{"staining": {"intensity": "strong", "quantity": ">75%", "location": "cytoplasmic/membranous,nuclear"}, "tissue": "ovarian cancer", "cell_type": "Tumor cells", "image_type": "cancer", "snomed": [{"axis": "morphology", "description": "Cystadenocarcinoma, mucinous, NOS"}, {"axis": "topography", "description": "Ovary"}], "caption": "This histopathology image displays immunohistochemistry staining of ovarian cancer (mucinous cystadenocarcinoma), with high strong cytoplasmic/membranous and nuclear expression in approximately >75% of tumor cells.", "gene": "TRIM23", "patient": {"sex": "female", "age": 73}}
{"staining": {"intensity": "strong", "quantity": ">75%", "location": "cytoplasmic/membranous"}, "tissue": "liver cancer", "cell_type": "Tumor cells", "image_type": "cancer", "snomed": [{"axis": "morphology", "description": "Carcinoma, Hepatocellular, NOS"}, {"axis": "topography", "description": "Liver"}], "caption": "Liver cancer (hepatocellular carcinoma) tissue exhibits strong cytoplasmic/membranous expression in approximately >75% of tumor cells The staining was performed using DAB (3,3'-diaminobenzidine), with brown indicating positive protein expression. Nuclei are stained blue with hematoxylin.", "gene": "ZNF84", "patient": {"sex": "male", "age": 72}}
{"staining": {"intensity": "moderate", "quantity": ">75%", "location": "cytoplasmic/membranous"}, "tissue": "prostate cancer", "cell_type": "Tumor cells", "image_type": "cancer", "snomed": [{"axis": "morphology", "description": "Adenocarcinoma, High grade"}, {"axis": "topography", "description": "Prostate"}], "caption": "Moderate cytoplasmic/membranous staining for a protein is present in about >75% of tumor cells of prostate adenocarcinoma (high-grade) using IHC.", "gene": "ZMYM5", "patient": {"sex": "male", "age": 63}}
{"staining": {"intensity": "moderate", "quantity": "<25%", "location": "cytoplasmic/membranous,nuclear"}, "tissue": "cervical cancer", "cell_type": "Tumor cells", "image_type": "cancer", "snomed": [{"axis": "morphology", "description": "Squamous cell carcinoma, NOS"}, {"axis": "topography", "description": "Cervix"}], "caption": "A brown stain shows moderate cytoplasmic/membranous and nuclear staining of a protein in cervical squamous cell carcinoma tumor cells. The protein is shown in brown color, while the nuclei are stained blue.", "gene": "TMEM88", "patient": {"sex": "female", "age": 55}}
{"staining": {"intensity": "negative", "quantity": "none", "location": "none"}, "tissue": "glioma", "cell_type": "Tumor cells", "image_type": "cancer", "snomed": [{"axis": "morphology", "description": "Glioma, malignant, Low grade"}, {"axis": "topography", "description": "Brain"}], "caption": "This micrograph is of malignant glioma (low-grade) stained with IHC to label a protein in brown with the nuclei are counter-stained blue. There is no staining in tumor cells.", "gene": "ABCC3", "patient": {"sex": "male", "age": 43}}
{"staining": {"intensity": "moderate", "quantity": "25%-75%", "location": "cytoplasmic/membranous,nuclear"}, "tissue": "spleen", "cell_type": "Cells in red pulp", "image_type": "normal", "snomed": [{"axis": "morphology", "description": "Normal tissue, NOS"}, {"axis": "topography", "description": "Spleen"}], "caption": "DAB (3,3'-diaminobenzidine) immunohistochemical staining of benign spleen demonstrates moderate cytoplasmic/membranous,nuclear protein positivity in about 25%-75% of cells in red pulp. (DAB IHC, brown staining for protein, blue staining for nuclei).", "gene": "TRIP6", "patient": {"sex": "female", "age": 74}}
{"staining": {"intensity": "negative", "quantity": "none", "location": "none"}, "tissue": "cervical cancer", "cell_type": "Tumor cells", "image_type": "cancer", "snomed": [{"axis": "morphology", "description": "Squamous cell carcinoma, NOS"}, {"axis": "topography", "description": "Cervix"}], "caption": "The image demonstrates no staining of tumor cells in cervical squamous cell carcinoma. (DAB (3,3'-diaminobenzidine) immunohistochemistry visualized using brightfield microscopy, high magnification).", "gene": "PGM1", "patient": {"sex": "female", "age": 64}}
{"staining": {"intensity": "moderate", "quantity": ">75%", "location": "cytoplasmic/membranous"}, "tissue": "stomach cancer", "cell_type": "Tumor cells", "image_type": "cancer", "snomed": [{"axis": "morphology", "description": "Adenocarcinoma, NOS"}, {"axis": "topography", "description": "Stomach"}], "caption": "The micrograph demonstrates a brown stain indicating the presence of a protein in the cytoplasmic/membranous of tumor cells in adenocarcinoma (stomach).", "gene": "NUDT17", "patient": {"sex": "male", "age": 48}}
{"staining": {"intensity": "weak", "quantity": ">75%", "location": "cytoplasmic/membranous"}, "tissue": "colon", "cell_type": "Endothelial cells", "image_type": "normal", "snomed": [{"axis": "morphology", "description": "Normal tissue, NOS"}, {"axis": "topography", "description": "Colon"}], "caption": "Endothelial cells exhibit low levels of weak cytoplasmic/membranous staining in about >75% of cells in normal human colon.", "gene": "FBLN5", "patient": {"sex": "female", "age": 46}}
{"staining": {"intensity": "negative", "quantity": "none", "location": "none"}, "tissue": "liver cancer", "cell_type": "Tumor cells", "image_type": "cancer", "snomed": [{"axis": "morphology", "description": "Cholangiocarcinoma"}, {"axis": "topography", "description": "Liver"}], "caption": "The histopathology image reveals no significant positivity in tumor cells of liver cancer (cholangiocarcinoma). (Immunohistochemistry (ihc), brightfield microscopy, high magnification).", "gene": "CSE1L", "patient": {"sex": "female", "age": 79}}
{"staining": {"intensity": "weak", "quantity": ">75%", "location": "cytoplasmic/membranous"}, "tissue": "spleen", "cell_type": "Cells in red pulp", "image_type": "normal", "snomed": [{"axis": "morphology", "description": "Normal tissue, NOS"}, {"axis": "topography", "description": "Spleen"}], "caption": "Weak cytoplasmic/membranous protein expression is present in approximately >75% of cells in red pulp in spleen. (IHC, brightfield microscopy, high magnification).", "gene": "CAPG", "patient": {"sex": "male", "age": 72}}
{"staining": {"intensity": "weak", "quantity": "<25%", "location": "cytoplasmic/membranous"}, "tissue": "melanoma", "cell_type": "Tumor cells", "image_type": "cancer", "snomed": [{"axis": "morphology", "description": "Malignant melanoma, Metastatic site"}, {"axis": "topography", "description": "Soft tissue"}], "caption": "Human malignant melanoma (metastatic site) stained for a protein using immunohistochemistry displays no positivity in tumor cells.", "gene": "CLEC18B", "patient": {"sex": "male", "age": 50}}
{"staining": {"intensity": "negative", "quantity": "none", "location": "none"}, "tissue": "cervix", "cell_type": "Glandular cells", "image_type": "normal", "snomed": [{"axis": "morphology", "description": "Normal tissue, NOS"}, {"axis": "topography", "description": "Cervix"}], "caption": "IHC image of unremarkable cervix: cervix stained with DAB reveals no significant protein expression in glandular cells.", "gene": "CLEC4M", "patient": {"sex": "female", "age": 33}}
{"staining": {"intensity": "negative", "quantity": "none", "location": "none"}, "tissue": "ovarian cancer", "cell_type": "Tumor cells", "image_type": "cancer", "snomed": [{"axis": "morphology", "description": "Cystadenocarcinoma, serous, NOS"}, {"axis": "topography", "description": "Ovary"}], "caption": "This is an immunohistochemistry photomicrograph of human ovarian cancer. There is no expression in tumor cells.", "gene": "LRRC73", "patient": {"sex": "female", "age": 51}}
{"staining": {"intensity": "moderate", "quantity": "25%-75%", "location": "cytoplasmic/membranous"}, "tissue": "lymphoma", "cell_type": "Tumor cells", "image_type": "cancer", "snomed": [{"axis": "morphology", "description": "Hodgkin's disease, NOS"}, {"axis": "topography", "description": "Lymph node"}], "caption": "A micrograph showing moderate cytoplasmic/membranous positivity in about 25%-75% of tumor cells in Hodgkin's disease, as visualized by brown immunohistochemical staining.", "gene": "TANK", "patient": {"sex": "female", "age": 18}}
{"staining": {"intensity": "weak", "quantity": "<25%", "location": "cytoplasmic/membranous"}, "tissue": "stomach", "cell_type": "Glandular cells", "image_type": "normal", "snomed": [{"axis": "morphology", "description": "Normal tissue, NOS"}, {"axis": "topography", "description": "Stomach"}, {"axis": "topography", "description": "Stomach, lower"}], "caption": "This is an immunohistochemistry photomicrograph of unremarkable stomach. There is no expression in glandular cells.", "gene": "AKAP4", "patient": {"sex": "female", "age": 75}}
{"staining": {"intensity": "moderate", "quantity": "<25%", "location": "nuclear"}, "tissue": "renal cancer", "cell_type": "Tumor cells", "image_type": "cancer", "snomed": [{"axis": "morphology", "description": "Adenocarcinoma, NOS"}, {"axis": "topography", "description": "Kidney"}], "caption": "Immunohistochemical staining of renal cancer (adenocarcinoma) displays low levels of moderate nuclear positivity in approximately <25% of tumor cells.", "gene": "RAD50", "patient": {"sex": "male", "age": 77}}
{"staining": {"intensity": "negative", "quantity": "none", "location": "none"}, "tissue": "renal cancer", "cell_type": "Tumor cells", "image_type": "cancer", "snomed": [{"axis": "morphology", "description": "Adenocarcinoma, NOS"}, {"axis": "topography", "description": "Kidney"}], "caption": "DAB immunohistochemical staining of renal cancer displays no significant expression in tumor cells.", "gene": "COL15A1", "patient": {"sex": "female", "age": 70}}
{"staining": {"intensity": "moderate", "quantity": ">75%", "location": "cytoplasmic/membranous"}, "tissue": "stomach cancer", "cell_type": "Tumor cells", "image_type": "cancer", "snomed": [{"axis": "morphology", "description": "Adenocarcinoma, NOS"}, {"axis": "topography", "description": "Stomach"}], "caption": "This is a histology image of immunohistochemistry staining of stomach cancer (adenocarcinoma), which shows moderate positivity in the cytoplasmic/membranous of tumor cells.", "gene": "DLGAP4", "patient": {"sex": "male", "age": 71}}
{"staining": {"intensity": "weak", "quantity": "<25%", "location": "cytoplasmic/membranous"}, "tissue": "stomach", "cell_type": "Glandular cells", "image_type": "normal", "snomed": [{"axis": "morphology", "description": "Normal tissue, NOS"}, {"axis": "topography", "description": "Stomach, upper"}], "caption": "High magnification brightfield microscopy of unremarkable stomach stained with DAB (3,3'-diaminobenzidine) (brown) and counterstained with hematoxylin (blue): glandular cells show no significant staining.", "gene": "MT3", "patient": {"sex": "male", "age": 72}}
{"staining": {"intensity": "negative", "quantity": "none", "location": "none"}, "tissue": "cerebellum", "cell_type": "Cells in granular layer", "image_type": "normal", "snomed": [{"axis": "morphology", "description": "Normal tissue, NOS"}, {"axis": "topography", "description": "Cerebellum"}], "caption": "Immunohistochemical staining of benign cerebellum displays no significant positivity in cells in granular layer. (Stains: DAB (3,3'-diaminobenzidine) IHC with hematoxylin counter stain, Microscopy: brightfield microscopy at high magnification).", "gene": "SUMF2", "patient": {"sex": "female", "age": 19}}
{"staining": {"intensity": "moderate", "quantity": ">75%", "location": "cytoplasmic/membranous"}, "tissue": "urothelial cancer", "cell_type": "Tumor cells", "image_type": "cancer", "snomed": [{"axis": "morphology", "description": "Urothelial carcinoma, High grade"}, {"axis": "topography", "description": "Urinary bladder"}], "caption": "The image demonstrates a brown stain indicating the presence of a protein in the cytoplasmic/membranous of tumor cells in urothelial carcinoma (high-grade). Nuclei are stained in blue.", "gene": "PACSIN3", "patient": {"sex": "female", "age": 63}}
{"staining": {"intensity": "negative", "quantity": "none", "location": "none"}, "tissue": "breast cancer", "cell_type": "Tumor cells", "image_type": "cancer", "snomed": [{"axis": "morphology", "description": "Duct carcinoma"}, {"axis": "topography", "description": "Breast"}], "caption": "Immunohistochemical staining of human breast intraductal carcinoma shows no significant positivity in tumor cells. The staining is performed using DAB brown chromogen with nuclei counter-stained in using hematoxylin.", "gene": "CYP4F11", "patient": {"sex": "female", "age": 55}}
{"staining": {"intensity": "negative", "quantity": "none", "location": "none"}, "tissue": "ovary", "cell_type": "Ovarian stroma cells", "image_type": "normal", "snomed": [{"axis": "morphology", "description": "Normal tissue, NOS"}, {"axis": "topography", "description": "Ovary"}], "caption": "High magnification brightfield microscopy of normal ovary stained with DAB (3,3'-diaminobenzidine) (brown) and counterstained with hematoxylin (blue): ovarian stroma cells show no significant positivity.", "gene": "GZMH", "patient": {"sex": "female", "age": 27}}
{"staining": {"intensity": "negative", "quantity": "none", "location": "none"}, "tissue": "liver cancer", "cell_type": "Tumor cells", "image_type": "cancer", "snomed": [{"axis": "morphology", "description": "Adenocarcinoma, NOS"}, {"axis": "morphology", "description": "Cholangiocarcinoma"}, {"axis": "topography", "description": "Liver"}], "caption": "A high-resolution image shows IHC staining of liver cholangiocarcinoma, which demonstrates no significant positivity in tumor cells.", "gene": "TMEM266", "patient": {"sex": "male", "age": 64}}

***

• **WHAT YOU SHOULD DO**
Nothing outside this range should appear: the lines from the start of the listing through the line with "cytoplasmic/membranous staining for", each reproduced exactly, both ends included.

• **COMPLETED EXERCISE**
{"staining": {"intensity": "strong", "quantity": ">75%", "location": "cytoplasmic/membranous,nuclear"}, "tissue": "ovarian cancer", "cell_type": "Tumor cells", "image_type": "cancer", "snomed": [{"axis": "morphology", "description": "Cystadenocarcinoma, mucinous, NOS"}, {"axis": "topography", "description": "Ovary"}], "caption": "This histopathology image displays immunohistochemistry staining of ovarian cancer (mucinous cystadenocarcinoma), with high strong cytoplasmic/membranous and nuclear expression in approximately >75% of tumor cells.", "gene": "TRIM23", "patient": {"sex": "female", "age": 73}}
{"staining": {"intensity": "strong", "quantity": ">75%", "location": "cytoplasmic/membranous"}, "tissue": "liver cancer", "cell_type": "Tumor cells", "image_type": "cancer", "snomed": [{"axis": "morphology", "description": "Carcinoma, Hepatocellular, NOS"}, {"axis": "topography", "description": "Liver"}], "caption": "Liver cancer (hepatocellular carcinoma) tissue exhibits strong cytoplasmic/membranous expression in approximately >75% of tumor cells The staining was performed using DAB (3,3'-diaminobenzidine), with brown indicating positive protein expression. Nuclei are stained blue with hematoxylin.", "gene": "ZNF84", "patient": {"sex": "male", "age": 72}}
{"staining": {"intensity": "moderate", "quantity": ">75%", "location": "cytoplasmic/membranous"}, "tissue": "prostate cancer", "cell_type": "Tumor cells", "image_type": "cancer", "snomed": [{"axis": "morphology", "description": "Adenocarcinoma, High grade"}, {"axis": "topography", "description": "Prostate"}], "caption": "Moderate cytoplasmic/membranous staining for a protein is present in about >75% of tumor cells of prostate adenocarcinoma (high-grade) using IHC.", "gene": "ZMYM5", "patient": {"sex": "male", "age": 63}}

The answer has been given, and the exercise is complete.